**Problem details**
When scanning the data, count every line with "value" in it, and report only the resulting number.

**Task material**
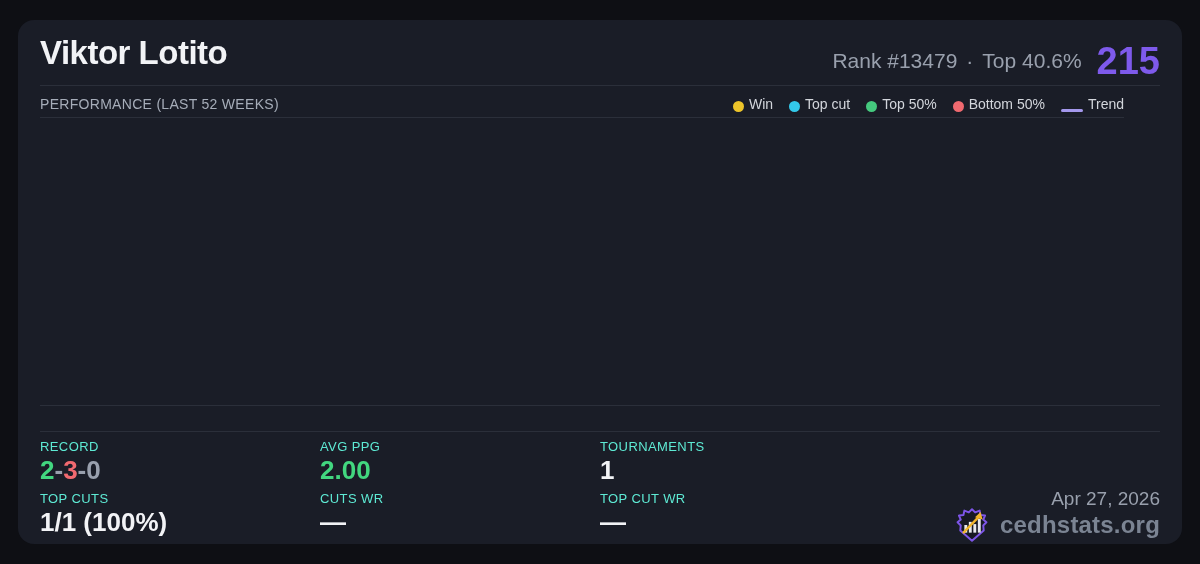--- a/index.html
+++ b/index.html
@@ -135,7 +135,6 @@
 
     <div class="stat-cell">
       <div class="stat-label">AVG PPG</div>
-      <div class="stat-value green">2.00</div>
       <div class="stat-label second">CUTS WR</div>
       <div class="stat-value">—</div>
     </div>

**Solution to this exercise**
2